Working Americans understand the economic facts of their lives, and they do not like what they see.
Americans believe firmly in fairness. Most Americans expect to work hard and be rewarded for their work. In today’s economy, they know that’s not happening.
Some cynics have tried to blame the unfairness in our economy on immigrants, big government (read, President Barack Obama) and even “social decline” (meaning same-sex marriage, among other issues).
But even casual news watchers know that large corporations are earning record profits while wages remain stagnant. Wall Street indexes reach record levels, but workers’ pensions are increasingly inadequate to support a dignified retirement.
Some companies abandon the United States in search of even lower taxes and less regulation. Congress acts as though American democracy is irreparably broken. The Supreme Court, on the same day this summer, recognized a corporation’s right to religious liberty, but denied that home health care workers are “full” employees of the state government that pays them, with the same right to organize as other state workers.
Working Americans can see that institutions — public and private — are failing them.
The big picture
Larger economic forces are at play and have been for many years. On this Labor Day, American unions seem to have staunched their six-decade decline but still find themselves fighting an existential battle in the courts, state legislatures, workplaces and the media.
Technology, proliferated by globalization, has eroded the middle-wage, middle-skill jobs that supported millions of American households for decades following World War II. It is increasingly hard for workers with high school diplomas to find jobs that support families, but rising college costs make higher education a pipe dream for many seeking the American dream.
The effects of economic forces and institutional failures are not inevitable. They are amenable to public policy responses, but those responses have not come. Obama has tried. He has taken six executive actions relating to wages and employment since his last State of the Union address. For example, he increased the minimum wage for some federal contract workers, and he directed his secretary of labor to reform the rules governing overtime for some workers.
But, absent congressional action, the president has little ability to influence the domestic economy. Most workers won’t even notice that change has come. For many, it won’t come at all.
A new meaning for ‘productive’
In another time, Americans’ feelings of malaise might have given way to street protests and general strikes. Immigrant-rights groups and fast-food workers are protesting and taking legal action in support of their causes, and they have met with some success. But they are the exception, not the rule.
Perhaps this malaise has lasted so long that, after the genuine panic caused by the Great Recession, it turned to exhaustion and resignation. Perhaps working Americans have concluded that effecting change is beyond their capacities. If so, the problem transcends economics. It threatens our democracy.

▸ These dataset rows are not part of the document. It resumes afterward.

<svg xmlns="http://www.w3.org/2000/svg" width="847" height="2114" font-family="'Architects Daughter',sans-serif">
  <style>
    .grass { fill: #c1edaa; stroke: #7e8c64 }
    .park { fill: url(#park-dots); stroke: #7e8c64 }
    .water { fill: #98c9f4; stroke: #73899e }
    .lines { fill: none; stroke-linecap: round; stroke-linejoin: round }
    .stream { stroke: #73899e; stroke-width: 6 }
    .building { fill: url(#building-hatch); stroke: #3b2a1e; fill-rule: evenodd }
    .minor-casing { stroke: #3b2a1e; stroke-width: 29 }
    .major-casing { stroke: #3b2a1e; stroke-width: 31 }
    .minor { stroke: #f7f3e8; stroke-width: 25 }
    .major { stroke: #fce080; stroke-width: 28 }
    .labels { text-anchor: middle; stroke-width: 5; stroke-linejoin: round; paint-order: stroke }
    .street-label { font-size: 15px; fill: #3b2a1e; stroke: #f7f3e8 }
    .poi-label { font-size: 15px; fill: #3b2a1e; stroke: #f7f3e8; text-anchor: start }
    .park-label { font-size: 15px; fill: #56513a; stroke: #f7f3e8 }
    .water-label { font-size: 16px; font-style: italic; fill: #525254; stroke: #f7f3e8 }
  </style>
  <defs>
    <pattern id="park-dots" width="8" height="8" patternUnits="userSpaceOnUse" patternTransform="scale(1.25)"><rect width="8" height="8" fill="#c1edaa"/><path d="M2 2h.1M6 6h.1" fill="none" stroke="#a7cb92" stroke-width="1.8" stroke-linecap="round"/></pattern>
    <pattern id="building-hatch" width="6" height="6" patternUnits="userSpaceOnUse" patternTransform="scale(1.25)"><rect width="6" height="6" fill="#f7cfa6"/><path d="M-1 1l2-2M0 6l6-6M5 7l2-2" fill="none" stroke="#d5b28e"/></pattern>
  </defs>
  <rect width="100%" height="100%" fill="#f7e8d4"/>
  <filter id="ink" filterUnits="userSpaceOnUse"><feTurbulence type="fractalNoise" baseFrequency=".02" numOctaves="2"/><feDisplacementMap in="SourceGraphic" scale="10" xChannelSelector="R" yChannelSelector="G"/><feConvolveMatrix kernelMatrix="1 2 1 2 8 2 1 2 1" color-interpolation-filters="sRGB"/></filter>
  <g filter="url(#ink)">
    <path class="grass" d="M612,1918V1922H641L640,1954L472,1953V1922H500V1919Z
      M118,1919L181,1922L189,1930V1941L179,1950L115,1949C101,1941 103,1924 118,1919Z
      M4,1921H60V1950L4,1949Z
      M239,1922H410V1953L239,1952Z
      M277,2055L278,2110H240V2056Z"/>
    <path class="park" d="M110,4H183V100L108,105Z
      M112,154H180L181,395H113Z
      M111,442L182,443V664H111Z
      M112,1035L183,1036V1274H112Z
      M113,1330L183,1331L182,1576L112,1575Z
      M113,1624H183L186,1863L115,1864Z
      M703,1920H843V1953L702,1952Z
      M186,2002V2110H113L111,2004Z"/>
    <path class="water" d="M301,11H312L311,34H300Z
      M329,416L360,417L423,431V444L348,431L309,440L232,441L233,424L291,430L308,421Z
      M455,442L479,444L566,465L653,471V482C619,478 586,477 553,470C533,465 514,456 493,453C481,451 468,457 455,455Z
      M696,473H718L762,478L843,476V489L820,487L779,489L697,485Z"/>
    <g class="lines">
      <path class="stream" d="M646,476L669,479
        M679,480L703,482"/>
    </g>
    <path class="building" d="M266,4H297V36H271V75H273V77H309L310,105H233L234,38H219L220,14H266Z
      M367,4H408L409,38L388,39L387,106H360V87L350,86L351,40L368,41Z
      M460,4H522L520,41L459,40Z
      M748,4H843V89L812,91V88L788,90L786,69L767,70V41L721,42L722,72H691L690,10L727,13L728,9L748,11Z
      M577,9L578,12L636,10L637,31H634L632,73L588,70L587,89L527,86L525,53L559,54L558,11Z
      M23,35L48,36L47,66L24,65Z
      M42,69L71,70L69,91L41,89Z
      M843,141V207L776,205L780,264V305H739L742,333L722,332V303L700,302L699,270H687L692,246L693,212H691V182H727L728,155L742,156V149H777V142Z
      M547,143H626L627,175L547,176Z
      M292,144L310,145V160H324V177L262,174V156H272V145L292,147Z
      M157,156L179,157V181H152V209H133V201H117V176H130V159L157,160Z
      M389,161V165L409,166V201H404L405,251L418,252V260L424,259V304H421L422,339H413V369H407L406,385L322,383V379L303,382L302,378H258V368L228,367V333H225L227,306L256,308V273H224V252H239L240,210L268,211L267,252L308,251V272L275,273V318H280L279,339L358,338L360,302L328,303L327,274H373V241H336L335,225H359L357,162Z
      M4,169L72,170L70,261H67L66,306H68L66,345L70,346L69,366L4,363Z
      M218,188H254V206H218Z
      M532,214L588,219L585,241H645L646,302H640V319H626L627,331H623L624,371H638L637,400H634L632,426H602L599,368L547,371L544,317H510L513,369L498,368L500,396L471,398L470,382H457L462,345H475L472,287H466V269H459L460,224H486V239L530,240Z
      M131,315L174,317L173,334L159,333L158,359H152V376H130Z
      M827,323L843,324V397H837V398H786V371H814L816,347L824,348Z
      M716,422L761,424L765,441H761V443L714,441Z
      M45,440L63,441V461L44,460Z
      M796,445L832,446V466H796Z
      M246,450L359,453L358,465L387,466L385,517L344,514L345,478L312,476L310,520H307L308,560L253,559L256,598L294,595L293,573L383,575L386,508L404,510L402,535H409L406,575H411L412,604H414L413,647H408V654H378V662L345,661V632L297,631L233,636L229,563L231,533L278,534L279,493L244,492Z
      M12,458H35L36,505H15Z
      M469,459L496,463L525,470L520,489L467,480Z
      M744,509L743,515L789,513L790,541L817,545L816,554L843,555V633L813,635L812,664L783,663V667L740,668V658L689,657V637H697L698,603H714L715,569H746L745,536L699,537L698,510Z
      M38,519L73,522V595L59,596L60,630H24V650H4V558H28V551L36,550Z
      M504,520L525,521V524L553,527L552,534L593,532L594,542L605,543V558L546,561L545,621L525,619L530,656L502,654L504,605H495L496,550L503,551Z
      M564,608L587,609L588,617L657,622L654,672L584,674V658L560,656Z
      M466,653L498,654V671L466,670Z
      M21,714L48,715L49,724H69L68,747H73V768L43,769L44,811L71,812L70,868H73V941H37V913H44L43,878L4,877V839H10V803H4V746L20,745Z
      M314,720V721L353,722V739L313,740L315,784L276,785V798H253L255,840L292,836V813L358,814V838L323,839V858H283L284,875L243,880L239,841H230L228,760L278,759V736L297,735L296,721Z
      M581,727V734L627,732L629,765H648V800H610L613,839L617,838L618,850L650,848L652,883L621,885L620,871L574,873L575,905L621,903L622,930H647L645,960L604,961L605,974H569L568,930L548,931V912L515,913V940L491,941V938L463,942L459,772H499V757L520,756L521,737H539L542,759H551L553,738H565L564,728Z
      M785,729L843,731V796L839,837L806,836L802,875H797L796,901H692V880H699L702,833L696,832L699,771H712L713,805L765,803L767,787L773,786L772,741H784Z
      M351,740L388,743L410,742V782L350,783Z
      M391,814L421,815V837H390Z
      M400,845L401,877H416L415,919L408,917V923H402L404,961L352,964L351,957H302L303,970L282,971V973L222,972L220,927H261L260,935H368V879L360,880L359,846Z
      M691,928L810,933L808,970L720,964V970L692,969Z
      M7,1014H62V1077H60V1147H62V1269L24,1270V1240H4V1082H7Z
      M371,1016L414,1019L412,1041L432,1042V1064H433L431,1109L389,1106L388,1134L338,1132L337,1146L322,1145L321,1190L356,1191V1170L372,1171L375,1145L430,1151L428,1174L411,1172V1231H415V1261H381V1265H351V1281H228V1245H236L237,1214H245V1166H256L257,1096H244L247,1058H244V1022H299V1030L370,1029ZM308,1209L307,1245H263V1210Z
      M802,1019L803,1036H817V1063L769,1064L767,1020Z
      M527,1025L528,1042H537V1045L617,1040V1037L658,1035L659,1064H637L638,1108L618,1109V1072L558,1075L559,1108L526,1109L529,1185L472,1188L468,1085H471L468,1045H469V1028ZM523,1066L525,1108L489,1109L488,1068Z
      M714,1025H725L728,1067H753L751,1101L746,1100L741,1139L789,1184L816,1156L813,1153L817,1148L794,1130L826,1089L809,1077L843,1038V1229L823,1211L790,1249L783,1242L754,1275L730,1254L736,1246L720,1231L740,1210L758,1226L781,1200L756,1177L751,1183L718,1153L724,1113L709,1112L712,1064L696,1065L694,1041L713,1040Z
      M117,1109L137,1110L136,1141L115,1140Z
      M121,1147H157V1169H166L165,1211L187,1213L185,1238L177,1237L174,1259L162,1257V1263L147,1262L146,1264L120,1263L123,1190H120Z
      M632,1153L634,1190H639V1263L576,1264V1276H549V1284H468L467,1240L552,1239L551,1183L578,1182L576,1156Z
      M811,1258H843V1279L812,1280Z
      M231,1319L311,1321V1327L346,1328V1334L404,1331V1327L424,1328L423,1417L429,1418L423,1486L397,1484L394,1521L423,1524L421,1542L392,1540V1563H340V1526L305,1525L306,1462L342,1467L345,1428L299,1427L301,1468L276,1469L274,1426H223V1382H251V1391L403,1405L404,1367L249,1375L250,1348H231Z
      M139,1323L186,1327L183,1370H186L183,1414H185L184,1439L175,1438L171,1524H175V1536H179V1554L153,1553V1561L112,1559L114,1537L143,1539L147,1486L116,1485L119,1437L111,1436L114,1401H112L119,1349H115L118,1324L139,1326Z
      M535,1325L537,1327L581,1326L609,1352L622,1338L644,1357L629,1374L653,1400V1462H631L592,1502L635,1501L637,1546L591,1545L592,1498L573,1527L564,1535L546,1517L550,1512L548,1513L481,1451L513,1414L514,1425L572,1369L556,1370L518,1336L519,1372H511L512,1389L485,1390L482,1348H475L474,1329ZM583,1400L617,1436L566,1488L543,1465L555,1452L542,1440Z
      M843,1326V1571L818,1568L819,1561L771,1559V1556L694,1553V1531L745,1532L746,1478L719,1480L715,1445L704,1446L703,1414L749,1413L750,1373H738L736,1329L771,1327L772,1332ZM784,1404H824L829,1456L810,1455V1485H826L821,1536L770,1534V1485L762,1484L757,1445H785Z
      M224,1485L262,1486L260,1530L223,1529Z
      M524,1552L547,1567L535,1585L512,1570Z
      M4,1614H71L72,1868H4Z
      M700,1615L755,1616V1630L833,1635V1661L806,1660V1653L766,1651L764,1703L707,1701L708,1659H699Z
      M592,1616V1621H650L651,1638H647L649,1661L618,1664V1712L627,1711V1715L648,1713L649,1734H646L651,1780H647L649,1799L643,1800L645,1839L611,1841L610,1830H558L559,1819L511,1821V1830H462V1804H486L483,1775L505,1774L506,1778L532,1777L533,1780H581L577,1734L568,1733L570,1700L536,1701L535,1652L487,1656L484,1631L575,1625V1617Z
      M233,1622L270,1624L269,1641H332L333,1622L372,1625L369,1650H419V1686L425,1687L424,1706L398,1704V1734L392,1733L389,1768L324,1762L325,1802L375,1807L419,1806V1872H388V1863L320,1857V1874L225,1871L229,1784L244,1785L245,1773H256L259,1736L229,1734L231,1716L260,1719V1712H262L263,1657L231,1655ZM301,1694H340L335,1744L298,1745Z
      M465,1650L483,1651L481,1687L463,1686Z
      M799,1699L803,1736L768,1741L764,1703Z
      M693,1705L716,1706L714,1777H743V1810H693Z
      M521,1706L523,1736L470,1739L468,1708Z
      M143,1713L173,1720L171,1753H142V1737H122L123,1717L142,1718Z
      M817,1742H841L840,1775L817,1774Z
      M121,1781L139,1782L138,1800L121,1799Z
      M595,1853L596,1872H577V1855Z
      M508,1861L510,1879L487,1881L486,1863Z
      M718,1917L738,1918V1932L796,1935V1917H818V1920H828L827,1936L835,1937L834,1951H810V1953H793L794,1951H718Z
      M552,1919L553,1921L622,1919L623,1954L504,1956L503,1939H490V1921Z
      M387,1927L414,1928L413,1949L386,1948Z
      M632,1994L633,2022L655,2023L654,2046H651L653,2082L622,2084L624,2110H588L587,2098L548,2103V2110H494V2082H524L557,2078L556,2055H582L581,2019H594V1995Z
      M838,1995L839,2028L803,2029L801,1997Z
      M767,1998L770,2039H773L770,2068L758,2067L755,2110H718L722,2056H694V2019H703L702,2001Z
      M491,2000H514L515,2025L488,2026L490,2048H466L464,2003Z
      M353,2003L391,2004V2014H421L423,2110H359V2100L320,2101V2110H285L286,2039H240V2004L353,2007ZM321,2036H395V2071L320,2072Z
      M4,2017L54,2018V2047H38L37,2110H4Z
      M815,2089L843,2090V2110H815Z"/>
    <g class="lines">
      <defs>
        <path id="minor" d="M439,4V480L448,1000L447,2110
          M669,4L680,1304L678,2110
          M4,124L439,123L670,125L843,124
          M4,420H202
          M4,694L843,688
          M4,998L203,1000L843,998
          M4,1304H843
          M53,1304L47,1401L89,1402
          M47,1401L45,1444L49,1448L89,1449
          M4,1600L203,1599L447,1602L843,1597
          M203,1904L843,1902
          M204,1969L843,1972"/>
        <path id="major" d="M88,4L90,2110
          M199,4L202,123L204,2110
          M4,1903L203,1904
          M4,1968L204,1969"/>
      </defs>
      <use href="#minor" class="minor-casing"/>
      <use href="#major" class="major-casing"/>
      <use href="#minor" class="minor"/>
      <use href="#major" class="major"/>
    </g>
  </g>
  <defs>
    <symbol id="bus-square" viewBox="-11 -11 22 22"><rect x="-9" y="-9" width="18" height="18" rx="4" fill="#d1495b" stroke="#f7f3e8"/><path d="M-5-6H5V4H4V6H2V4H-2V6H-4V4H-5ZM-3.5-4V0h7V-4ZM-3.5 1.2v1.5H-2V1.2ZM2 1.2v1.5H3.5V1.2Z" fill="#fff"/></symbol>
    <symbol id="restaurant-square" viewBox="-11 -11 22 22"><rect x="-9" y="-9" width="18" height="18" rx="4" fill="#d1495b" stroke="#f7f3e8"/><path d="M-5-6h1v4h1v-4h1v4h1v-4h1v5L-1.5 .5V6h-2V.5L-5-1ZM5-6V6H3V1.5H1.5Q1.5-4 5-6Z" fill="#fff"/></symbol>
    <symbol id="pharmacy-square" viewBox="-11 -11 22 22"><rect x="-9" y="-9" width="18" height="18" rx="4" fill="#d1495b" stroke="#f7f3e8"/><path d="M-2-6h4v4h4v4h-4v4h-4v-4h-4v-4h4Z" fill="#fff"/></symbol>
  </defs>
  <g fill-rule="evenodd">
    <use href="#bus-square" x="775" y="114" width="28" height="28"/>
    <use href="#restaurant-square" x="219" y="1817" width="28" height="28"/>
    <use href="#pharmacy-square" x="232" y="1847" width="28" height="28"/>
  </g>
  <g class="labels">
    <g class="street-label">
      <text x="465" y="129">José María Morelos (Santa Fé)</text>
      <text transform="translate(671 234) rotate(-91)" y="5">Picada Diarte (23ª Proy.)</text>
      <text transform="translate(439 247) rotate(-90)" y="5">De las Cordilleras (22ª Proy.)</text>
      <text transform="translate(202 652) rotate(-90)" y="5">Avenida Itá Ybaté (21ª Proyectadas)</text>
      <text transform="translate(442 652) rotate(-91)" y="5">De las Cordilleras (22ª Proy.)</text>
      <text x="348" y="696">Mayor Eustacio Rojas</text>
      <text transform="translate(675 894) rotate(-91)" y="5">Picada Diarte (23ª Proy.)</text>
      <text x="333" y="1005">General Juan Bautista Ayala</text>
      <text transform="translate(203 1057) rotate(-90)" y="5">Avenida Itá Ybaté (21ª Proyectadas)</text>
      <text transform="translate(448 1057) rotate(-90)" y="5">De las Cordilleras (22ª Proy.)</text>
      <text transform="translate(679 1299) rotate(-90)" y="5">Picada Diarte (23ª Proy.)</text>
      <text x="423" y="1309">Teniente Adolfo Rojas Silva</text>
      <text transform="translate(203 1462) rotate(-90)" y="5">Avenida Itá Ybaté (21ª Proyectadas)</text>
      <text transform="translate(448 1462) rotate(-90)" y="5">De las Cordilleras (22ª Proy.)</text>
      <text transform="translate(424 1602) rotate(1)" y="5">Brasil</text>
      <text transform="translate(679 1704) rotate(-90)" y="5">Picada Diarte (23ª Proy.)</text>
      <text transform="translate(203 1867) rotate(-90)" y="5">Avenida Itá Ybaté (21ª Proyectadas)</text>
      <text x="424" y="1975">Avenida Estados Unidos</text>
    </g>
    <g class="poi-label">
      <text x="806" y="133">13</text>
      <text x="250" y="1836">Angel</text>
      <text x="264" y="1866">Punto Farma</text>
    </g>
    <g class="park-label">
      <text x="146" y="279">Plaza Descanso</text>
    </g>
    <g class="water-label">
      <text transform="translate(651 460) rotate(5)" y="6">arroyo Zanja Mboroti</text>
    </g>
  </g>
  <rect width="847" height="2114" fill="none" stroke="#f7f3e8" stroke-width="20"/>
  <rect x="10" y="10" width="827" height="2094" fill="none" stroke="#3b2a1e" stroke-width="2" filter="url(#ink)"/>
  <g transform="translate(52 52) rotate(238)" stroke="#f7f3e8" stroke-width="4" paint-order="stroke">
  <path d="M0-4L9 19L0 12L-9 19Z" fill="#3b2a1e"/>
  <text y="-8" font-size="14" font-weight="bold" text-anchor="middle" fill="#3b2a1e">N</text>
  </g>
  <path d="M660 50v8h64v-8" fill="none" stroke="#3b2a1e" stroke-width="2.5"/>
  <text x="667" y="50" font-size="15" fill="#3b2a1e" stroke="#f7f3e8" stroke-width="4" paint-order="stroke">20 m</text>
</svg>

Labor Day is a day of picnics and parades at which the working men and women of America are lauded in speeches by politicians. But here’s a warning to the speechmakers: Working Americans know better. And they are waiting for someone to produce genuine solutions to the problems they encounter every day. Absent solutions, they may bring their frustrations into the voting booth and lay blame where it belongs. That may be the most productive thing they could do.
The views and opinions expressed in this article are the contributing author’s own, and do not necessarily reflect the views or opinions of Bankrate. No attribution to or endorsement by Bankrate should be implied by this article.